Your goal —
Return word for word the part that opens at the start of the records and closes with the line containing "## Section 4: The", including both ends. Leave the pictures out of your answer.

________________________

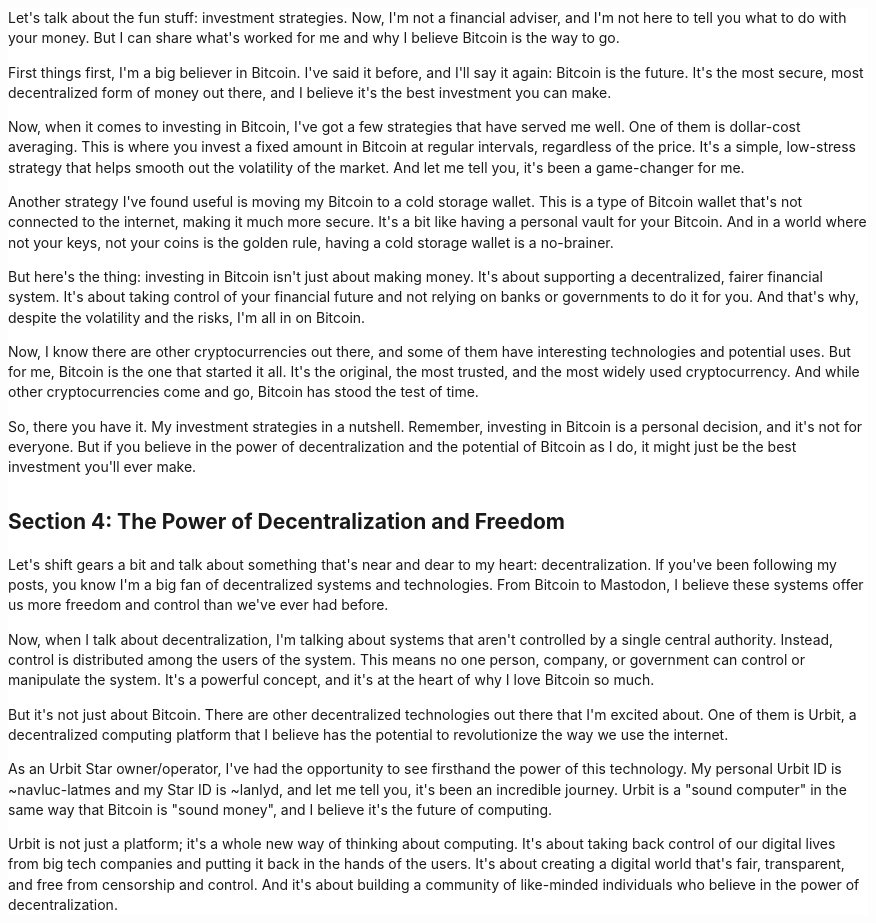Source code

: Let's talk about the fun stuff: investment strategies. Now, I'm not a financial adviser, and I'm not here to tell you what to do with your money. But I can share what's worked for me and why I believe Bitcoin is the way to go.

First things first, I'm a big believer in Bitcoin. I've said it before, and I'll say it again: Bitcoin is the future. It's the most secure, most decentralized form of money out there, and I believe it's the best investment you can make.

Now, when it comes to investing in Bitcoin, I've got a few strategies that have served me well. One of them is dollar-cost averaging. This is where you invest a fixed amount in Bitcoin at regular intervals, regardless of the price. It's a simple, low-stress strategy that helps smooth out the volatility of the market. And let me tell you, it's been a game-changer for me.

Another strategy I've found useful is moving my Bitcoin to a cold storage wallet. This is a type of Bitcoin wallet that's not connected to the internet, making it much more secure. It's a bit like having a personal vault for your Bitcoin. And in a world where not your keys, not your coins is the golden rule, having a cold storage wallet is a no-brainer.

But here's the thing: investing in Bitcoin isn't just about making money. It's about supporting a decentralized, fairer financial system. It's about taking control of your financial future and not relying on banks or governments to do it for you. And that's why, despite the volatility and the risks, I'm all in on Bitcoin.

Now, I know there are other cryptocurrencies out there, and some of them have interesting technologies and potential uses. But for me, Bitcoin is the one that started it all. It's the original, the most trusted, and the most widely used cryptocurrency. And while other cryptocurrencies come and go, Bitcoin has stood the test of time.

So, there you have it. My investment strategies in a nutshell. Remember, investing in Bitcoin is a personal decision, and it's not for everyone. But if you believe in the power of decentralization and the potential of Bitcoin as I do, it might just be the best investment you'll ever make.

## Section 4: The Power of Decentralization and Freedom

Let's shift gears a bit and talk about something that's near and dear to my heart: decentralization. If you've been following my posts, you know I'm a big fan of decentralized systems and technologies. From Bitcoin to Mastodon, I believe these systems offer us more freedom and control than we've ever had before.

Now, when I talk about decentralization, I'm talking about systems that aren't controlled by a single central authority. Instead, control is distributed among the users of the system. This means no one person, company, or government can control or manipulate the system. It's a powerful concept, and it's at the heart of why I love Bitcoin so much.

But it's not just about Bitcoin. There are other decentralized technologies out there that I'm excited about. One of them is Urbit, a decentralized computing platform that I believe has the potential to revolutionize the way we use the internet.

As an Urbit Star owner/operator, I've had the opportunity to see firsthand the power of this technology. My personal Urbit ID is ~navluc-latmes and my Star ID is ~lanlyd, and let me tell you, it's been an incredible journey. Urbit is a "sound computer" in the same way that Bitcoin is "sound money", and I believe it's the future of computing.

Urbit is not just a platform; it's a whole new way of thinking about computing. It's about taking back control of our digital lives from big tech companies and putting it back in the hands of the users. It's about creating a digital world that's fair, transparent, and free from censorship and control. And it's about building a community of like-minded individuals who believe in the power of decentralization.
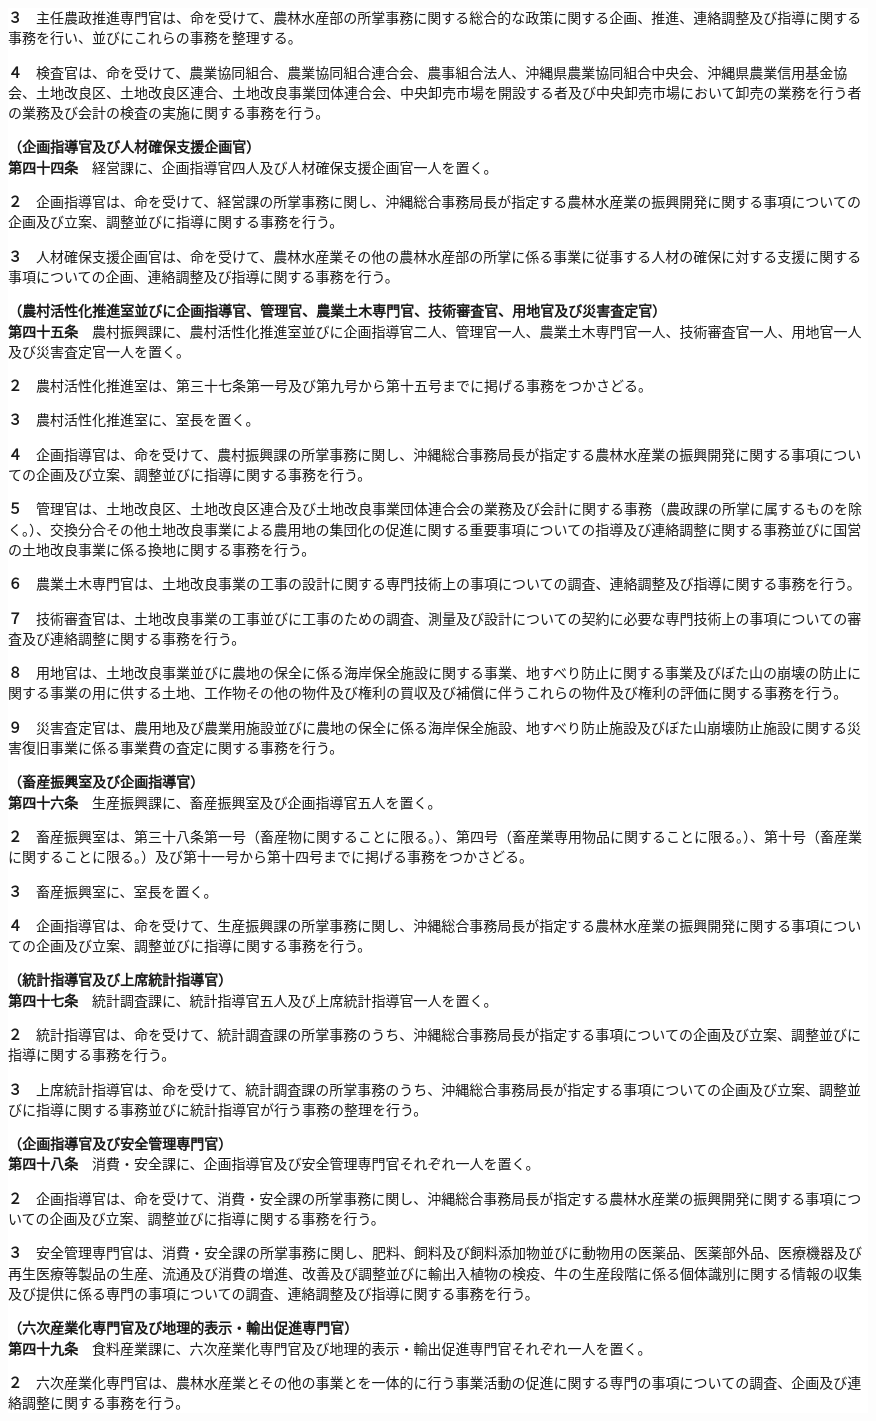 **３**　主任農政推進専門官は、命を受けて、農林水産部の所掌事務に関する総合的な政策に関する企画、推進、連絡調整及び指導に関する事務を行い、並びにこれらの事務を整理する。  
  
**４**　検査官は、命を受けて、農業協同組合、農業協同組合連合会、農事組合法人、沖縄県農業協同組合中央会、沖縄県農業信用基金協会、土地改良区、土地改良区連合、土地改良事業団体連合会、中央卸売市場を開設する者及び中央卸売市場において卸売の業務を行う者の業務及び会計の検査の実施に関する事務を行う。  
  
**（企画指導官及び人材確保支援企画官）**  
**第四十四条**　経営課に、企画指導官四人及び人材確保支援企画官一人を置く。  
  
**２**　企画指導官は、命を受けて、経営課の所掌事務に関し、沖縄総合事務局長が指定する農林水産業の振興開発に関する事項についての企画及び立案、調整並びに指導に関する事務を行う。  
  
**３**　人材確保支援企画官は、命を受けて、農林水産業その他の農林水産部の所掌に係る事業に従事する人材の確保に対する支援に関する事項についての企画、連絡調整及び指導に関する事務を行う。  
  
**（農村活性化推進室並びに企画指導官、管理官、農業土木専門官、技術審査官、用地官及び災害査定官）**  
**第四十五条**　農村振興課に、農村活性化推進室並びに企画指導官二人、管理官一人、農業土木専門官一人、技術審査官一人、用地官一人及び災害査定官一人を置く。  
  
**２**　農村活性化推進室は、第三十七条第一号及び第九号から第十五号までに掲げる事務をつかさどる。  
  
**３**　農村活性化推進室に、室長を置く。  
  
**４**　企画指導官は、命を受けて、農村振興課の所掌事務に関し、沖縄総合事務局長が指定する農林水産業の振興開発に関する事項についての企画及び立案、調整並びに指導に関する事務を行う。  
  
**５**　管理官は、土地改良区、土地改良区連合及び土地改良事業団体連合会の業務及び会計に関する事務（農政課の所掌に属するものを除く。）、交換分合その他土地改良事業による農用地の集団化の促進に関する重要事項についての指導及び連絡調整に関する事務並びに国営の土地改良事業に係る換地に関する事務を行う。  
  
**６**　農業土木専門官は、土地改良事業の工事の設計に関する専門技術上の事項についての調査、連絡調整及び指導に関する事務を行う。  
  
**７**　技術審査官は、土地改良事業の工事並びに工事のための調査、測量及び設計についての契約に必要な専門技術上の事項についての審査及び連絡調整に関する事務を行う。  
  
**８**　用地官は、土地改良事業並びに農地の保全に係る海岸保全施設に関する事業、地すべり防止に関する事業及びぼた山の崩壊の防止に関する事業の用に供する土地、工作物その他の物件及び権利の買収及び補償に伴うこれらの物件及び権利の評価に関する事務を行う。  
  
**９**　災害査定官は、農用地及び農業用施設並びに農地の保全に係る海岸保全施設、地すべり防止施設及びぼた山崩壊防止施設に関する災害復旧事業に係る事業費の査定に関する事務を行う。  
  
**（畜産振興室及び企画指導官）**  
**第四十六条**　生産振興課に、畜産振興室及び企画指導官五人を置く。  
  
**２**　畜産振興室は、第三十八条第一号（畜産物に関することに限る。）、第四号（畜産業専用物品に関することに限る。）、第十号（畜産業に関することに限る。）及び第十一号から第十四号までに掲げる事務をつかさどる。  
  
**３**　畜産振興室に、室長を置く。  
  
**４**　企画指導官は、命を受けて、生産振興課の所掌事務に関し、沖縄総合事務局長が指定する農林水産業の振興開発に関する事項についての企画及び立案、調整並びに指導に関する事務を行う。  
  
**（統計指導官及び上席統計指導官）**  
**第四十七条**　統計調査課に、統計指導官五人及び上席統計指導官一人を置く。  
  
**２**　統計指導官は、命を受けて、統計調査課の所掌事務のうち、沖縄総合事務局長が指定する事項についての企画及び立案、調整並びに指導に関する事務を行う。  
  
**３**　上席統計指導官は、命を受けて、統計調査課の所掌事務のうち、沖縄総合事務局長が指定する事項についての企画及び立案、調整並びに指導に関する事務並びに統計指導官が行う事務の整理を行う。  
  
**（企画指導官及び安全管理専門官）**  
**第四十八条**　消費・安全課に、企画指導官及び安全管理専門官それぞれ一人を置く。  
  
**２**　企画指導官は、命を受けて、消費・安全課の所掌事務に関し、沖縄総合事務局長が指定する農林水産業の振興開発に関する事項についての企画及び立案、調整並びに指導に関する事務を行う。  
  
**３**　安全管理専門官は、消費・安全課の所掌事務に関し、肥料、飼料及び飼料添加物並びに動物用の医薬品、医薬部外品、医療機器及び再生医療等製品の生産、流通及び消費の増進、改善及び調整並びに輸出入植物の検疫、牛の生産段階に係る個体識別に関する情報の収集及び提供に係る専門の事項についての調査、連絡調整及び指導に関する事務を行う。  
  
**（六次産業化専門官及び地理的表示・輸出促進専門官）**  
**第四十九条**　食料産業課に、六次産業化専門官及び地理的表示・輸出促進専門官それぞれ一人を置く。  
  
**２**　六次産業化専門官は、農林水産業とその他の事業とを一体的に行う事業活動の促進に関する専門の事項についての調査、企画及び連絡調整に関する事務を行う。  
  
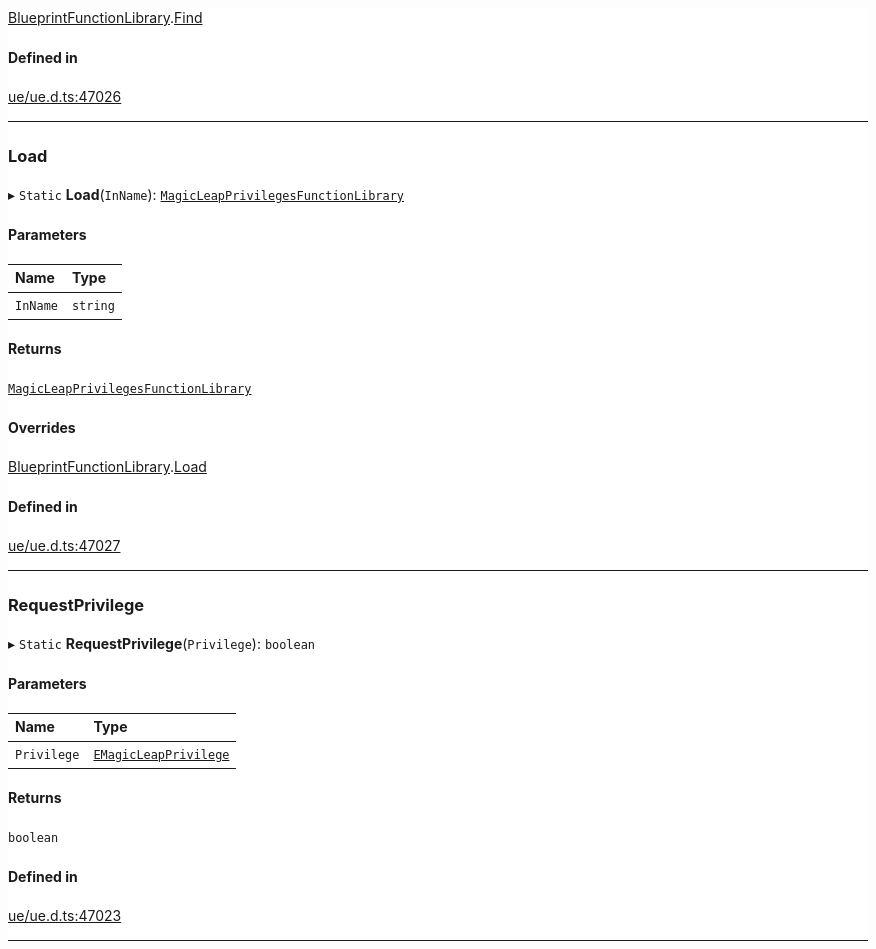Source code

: [BlueprintFunctionLibrary](ue_ue.BlueprintFunctionLibrary.md).[Find](ue_ue.BlueprintFunctionLibrary.md#find)

#### Defined in

[ue/ue.d.ts:47026](https://github.com/YugMetaverse/yug_typings/blob/b7d9b19/ue/ue.d.ts#L47026)

___

### Load

▸ `Static` **Load**(`InName`): [`MagicLeapPrivilegesFunctionLibrary`](ue_ue.MagicLeapPrivilegesFunctionLibrary.md)

#### Parameters

| Name | Type |
| :------ | :------ |
| `InName` | `string` |

#### Returns

[`MagicLeapPrivilegesFunctionLibrary`](ue_ue.MagicLeapPrivilegesFunctionLibrary.md)

#### Overrides

[BlueprintFunctionLibrary](ue_ue.BlueprintFunctionLibrary.md).[Load](ue_ue.BlueprintFunctionLibrary.md#load)

#### Defined in

[ue/ue.d.ts:47027](https://github.com/YugMetaverse/yug_typings/blob/b7d9b19/ue/ue.d.ts#L47027)

___

### RequestPrivilege

▸ `Static` **RequestPrivilege**(`Privilege`): `boolean`

#### Parameters

| Name | Type |
| :------ | :------ |
| `Privilege` | [`EMagicLeapPrivilege`](../enums/ue_ue.EMagicLeapPrivilege.md) |

#### Returns

`boolean`

#### Defined in

[ue/ue.d.ts:47023](https://github.com/YugMetaverse/yug_typings/blob/b7d9b19/ue/ue.d.ts#L47023)

___
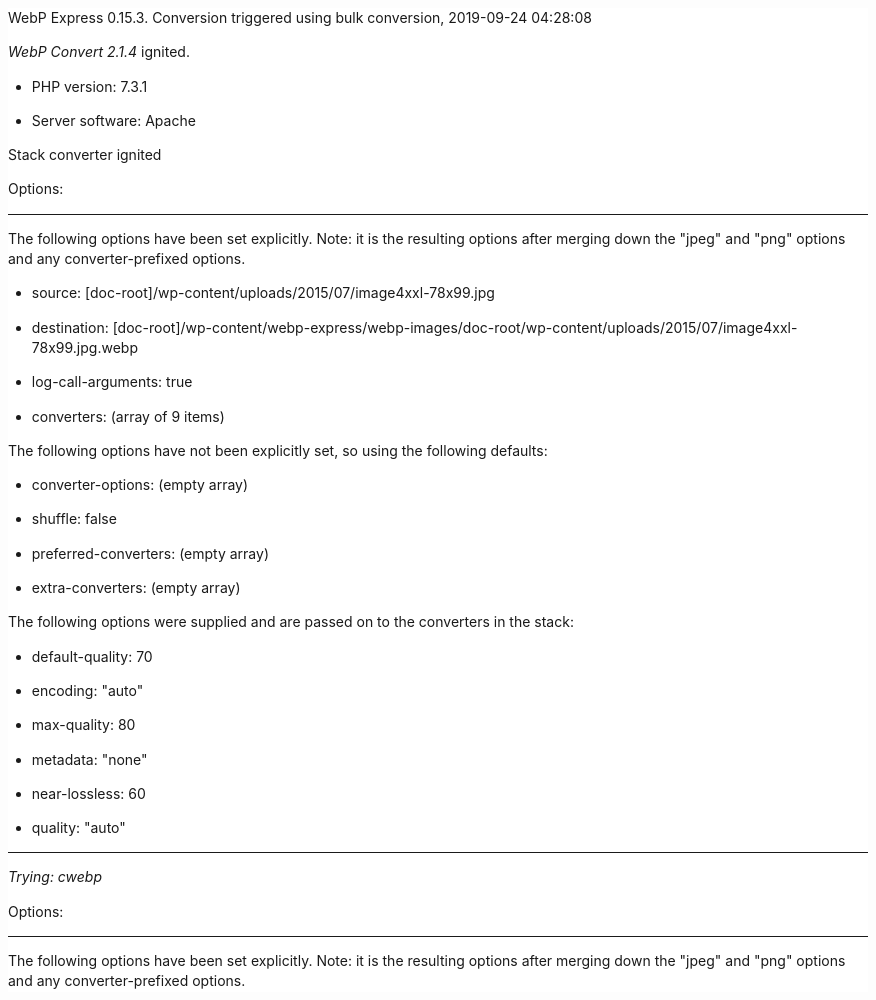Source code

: WebP Express 0.15.3. Conversion triggered using bulk conversion, 2019-09-24 04:28:08


*WebP Convert 2.1.4*  ignited.

- PHP version: 7.3.1

- Server software: Apache


Stack converter ignited


Options:

------------

The following options have been set explicitly. Note: it is the resulting options after merging down the "jpeg" and "png" options and any converter-prefixed options.

- source: [doc-root]/wp-content/uploads/2015/07/image4xxl-78x99.jpg

- destination: [doc-root]/wp-content/webp-express/webp-images/doc-root/wp-content/uploads/2015/07/image4xxl-78x99.jpg.webp

- log-call-arguments: true

- converters: (array of 9 items)


The following options have not been explicitly set, so using the following defaults:

- converter-options: (empty array)

- shuffle: false

- preferred-converters: (empty array)

- extra-converters: (empty array)


The following options were supplied and are passed on to the converters in the stack:

- default-quality: 70

- encoding: "auto"

- max-quality: 80

- metadata: "none"

- near-lossless: 60

- quality: "auto"

------------



*Trying: cwebp* 


Options:

------------

The following options have been set explicitly. Note: it is the resulting options after merging down the "jpeg" and "png" options and any converter-prefixed options.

________________________

Task solution —
Source code

: Let's talk about the fun stuff: investment strategies. Now, I'm not a financial adviser, and I'm not here to tell you what to do with your money. But I can share what's worked for me and why I believe Bitcoin is the way to go.

First things first, I'm a big believer in Bitcoin. I've said it before, and I'll say it again: Bitcoin is the future. It's the most secure, most decentralized form of money out there, and I believe it's the best investment you can make.

Now, when it comes to investing in Bitcoin, I've got a few strategies that have served me well. One of them is dollar-cost averaging. This is where you invest a fixed amount in Bitcoin at regular intervals, regardless of the price. It's a simple, low-stress strategy that helps smooth out the volatility of the market. And let me tell you, it's been a game-changer for me.

Another strategy I've found useful is moving my Bitcoin to a cold storage wallet. This is a type of Bitcoin wallet that's not connected to the internet, making it much more secure. It's a bit like having a personal vault for your Bitcoin. And in a world where not your keys, not your coins is the golden rule, having a cold storage wallet is a no-brainer.

But here's the thing: investing in Bitcoin isn't just about making money. It's about supporting a decentralized, fairer financial system. It's about taking control of your financial future and not relying on banks or governments to do it for you. And that's why, despite the volatility and the risks, I'm all in on Bitcoin.

Now, I know there are other cryptocurrencies out there, and some of them have interesting technologies and potential uses. But for me, Bitcoin is the one that started it all. It's the original, the most trusted, and the most widely used cryptocurrency. And while other cryptocurrencies come and go, Bitcoin has stood the test of time.

So, there you have it. My investment strategies in a nutshell. Remember, investing in Bitcoin is a personal decision, and it's not for everyone. But if you believe in the power of decentralization and the potential of Bitcoin as I do, it might just be the best investment you'll ever make.

## Section 4: The Power of Decentralization and Freedom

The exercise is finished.